▸ Information:
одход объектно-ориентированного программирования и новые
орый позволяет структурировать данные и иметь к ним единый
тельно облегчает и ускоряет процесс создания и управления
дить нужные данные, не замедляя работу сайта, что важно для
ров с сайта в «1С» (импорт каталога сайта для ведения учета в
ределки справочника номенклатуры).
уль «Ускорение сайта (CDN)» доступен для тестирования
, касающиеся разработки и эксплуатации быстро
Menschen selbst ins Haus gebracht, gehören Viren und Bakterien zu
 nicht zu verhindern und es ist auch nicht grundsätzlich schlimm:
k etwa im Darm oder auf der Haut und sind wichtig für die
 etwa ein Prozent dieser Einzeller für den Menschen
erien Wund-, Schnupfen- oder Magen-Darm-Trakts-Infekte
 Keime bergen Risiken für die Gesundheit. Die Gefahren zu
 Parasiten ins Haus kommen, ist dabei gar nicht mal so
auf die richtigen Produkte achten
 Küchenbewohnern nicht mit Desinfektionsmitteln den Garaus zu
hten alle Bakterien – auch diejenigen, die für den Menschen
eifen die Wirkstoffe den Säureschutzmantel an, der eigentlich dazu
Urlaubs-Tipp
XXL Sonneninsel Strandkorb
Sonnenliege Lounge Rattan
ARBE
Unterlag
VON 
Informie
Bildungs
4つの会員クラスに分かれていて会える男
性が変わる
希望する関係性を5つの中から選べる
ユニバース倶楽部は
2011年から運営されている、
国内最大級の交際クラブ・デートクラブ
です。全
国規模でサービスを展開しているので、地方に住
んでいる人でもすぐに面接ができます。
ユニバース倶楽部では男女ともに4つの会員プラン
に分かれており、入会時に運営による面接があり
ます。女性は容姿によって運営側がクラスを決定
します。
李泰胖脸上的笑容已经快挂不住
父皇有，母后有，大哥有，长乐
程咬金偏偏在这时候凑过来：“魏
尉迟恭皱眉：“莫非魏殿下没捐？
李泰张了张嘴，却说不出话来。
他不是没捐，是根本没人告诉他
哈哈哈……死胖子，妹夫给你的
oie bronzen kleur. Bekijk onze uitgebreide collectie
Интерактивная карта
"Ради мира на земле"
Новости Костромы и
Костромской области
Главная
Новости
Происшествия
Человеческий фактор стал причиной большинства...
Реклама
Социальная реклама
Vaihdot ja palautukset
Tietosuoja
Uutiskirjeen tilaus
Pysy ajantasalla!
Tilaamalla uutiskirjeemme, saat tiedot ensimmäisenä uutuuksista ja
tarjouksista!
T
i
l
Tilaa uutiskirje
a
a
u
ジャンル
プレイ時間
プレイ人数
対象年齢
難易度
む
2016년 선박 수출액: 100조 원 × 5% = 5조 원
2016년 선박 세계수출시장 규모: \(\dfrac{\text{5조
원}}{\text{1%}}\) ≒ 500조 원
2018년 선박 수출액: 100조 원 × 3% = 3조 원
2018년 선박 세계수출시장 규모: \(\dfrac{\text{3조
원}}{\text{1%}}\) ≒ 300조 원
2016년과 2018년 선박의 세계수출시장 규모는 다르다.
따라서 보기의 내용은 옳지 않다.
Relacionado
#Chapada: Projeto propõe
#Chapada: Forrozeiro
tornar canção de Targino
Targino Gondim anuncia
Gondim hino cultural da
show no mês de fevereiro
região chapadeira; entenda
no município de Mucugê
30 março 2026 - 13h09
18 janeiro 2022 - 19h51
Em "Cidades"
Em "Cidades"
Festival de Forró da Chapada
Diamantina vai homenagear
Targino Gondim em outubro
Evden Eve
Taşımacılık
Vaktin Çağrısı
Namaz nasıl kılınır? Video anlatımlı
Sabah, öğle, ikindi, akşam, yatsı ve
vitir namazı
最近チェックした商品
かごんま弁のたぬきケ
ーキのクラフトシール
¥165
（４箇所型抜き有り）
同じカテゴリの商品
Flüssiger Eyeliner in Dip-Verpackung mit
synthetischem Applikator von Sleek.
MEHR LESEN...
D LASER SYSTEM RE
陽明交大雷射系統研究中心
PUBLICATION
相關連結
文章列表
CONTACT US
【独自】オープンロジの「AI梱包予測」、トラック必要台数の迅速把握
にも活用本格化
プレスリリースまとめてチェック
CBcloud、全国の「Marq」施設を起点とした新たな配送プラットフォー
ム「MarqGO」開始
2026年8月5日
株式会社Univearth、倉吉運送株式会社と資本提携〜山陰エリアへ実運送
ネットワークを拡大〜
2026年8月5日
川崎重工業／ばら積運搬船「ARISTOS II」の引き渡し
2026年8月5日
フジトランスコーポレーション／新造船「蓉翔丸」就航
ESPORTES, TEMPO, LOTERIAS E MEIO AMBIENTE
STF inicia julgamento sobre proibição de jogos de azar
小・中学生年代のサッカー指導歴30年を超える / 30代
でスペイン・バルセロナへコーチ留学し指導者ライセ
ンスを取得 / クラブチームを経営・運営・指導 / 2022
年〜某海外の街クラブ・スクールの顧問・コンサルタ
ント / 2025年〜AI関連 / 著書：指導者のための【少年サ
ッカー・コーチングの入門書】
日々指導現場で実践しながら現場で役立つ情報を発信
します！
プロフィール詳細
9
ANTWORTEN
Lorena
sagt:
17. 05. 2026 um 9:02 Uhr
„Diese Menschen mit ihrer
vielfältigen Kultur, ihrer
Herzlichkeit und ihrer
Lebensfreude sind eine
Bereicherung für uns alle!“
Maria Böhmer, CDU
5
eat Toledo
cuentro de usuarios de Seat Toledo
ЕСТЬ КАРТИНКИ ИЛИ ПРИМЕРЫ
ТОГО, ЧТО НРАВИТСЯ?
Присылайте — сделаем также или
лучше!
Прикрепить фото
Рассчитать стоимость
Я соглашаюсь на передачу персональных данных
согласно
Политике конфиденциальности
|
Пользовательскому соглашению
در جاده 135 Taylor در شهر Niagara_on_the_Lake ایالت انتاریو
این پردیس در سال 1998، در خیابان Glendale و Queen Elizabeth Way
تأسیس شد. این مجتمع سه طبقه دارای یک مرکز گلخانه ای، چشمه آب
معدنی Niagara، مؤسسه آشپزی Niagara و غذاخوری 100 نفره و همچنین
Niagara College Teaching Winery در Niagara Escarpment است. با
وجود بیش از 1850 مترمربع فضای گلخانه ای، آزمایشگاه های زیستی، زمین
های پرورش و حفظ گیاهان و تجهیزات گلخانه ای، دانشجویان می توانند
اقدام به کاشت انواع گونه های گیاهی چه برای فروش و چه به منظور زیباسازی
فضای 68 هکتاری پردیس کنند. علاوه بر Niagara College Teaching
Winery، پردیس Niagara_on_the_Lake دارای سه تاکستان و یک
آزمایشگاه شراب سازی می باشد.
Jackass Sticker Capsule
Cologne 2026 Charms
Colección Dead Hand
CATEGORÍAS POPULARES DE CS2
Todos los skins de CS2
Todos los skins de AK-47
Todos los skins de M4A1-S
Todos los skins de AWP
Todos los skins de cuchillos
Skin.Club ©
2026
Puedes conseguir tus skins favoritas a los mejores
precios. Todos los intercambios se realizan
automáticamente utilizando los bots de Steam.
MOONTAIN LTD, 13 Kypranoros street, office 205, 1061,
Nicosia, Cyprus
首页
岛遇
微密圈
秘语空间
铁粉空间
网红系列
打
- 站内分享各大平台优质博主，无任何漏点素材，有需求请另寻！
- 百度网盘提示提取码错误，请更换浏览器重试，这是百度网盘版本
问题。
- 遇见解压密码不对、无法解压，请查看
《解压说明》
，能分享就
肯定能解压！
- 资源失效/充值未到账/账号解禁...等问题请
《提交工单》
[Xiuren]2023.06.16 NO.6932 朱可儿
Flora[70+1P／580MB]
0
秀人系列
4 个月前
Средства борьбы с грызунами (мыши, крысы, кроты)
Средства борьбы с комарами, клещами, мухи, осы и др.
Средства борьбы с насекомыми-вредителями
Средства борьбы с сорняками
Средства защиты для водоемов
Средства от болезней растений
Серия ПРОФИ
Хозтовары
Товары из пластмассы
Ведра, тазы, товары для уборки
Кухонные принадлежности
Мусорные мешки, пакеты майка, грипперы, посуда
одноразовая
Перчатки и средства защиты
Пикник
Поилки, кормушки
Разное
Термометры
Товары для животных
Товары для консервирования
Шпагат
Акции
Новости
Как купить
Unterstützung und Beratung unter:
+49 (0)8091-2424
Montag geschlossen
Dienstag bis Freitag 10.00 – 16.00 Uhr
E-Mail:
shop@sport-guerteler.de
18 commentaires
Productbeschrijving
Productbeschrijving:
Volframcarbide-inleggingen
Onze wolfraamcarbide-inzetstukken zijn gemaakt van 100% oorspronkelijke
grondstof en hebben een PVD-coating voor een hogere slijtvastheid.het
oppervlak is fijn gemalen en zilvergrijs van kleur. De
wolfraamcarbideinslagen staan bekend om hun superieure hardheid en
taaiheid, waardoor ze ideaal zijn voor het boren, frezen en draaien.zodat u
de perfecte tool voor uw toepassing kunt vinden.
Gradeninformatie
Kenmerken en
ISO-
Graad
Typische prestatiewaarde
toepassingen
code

▸ What is required: Copy out only the lines running from the beginning of the data to the line with "etwa ein Prozent", both ends included.

▸ Written answer:
одход объектно-ориентированного программирования и новые
орый позволяет структурировать данные и иметь к ним единый
тельно облегчает и ускоряет процесс создания и управления
дить нужные данные, не замедляя работу сайта, что важно для
ров с сайта в «1С» (импорт каталога сайта для ведения учета в
ределки справочника номенклатуры).
уль «Ускорение сайта (CDN)» доступен для тестирования
, касающиеся разработки и эксплуатации быстро
Menschen selbst ins Haus gebracht, gehören Viren und Bakterien zu
 nicht zu verhindern und es ist auch nicht grundsätzlich schlimm:
k etwa im Darm oder auf der Haut und sind wichtig für die
 etwa ein Prozent dieser Einzeller für den Menschen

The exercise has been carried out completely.